Coordinated Online Learning for Multi-Agent Systems with Coupled Constraints and Perturbed Utility Observations
This work addresses resource management in multi-agent systems, offering a novel decentralized approach with theoretical guarantees, though it is incremental in extending existing methods to handle noisy feedback.
The paper tackles the problem of coordinating competitive online learning agents with coupled resource constraints and noisy utility feedback, introducing a decentralized resource pricing method that ensures convergence to a generalized Nash equilibrium and provides a finite-time bound on constraint violations.

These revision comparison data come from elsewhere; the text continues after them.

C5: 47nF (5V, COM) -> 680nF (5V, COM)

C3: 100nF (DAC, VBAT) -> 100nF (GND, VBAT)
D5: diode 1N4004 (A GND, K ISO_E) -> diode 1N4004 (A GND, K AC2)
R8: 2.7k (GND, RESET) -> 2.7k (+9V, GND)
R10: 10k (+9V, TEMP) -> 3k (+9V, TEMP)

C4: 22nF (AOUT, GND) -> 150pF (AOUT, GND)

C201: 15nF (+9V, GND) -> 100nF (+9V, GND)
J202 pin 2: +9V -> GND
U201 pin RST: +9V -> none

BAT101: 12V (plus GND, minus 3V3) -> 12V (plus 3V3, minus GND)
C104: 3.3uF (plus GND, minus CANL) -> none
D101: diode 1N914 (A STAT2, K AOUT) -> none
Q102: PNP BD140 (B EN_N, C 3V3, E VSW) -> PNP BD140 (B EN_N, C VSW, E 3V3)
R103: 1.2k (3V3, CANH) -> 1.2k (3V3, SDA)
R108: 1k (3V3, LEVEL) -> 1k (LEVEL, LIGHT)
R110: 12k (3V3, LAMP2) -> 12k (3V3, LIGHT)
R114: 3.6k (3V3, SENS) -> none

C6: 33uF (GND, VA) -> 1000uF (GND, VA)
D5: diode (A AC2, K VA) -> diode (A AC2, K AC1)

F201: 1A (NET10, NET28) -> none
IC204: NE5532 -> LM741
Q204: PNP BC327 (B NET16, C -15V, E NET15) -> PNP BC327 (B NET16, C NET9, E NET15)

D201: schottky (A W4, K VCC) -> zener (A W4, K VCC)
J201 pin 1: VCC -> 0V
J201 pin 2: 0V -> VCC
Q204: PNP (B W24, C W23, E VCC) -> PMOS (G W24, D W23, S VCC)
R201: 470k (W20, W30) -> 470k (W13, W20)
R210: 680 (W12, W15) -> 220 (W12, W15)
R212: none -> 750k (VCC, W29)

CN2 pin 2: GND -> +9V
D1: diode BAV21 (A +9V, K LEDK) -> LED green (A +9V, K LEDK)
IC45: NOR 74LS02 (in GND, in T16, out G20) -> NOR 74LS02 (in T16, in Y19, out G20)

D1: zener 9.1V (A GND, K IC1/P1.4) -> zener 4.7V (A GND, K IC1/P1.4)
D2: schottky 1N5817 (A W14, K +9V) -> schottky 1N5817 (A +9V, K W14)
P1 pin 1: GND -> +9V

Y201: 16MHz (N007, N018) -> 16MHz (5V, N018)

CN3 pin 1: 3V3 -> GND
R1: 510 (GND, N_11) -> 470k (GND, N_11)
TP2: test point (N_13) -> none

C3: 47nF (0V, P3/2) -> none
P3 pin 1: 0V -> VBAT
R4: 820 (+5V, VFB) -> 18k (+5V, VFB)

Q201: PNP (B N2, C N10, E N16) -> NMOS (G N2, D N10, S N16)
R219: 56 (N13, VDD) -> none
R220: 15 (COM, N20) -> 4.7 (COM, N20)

Competitive non-cooperative online decision-making agents whose actions increase congestion of scarce resources constitute a model for widespread modern large-scale applications. To ensure sustainable resource behavior, we introduce a novel method to steer the agents toward a stable population state, fulfilling the given coupled resource constraints. The proposed method is a decentralized resource pricing method based on the resource loads resulting from the augmentation of the game's Lagrangian. Assuming that the online learning agents have only noisy first-order utility feedback, we show that for a polynomially decaying agents' step size/learning rate, the population's dynamic will almost surely converge to generalized Nash equilibrium. A particular consequence of the latter is the fulfillment of resource constraints in the asymptotic limit. Moreover, we investigate the finite-time quality of the proposed algorithm by giving a nonasymptotic time decaying bound for the expected amount of resource constraint violation.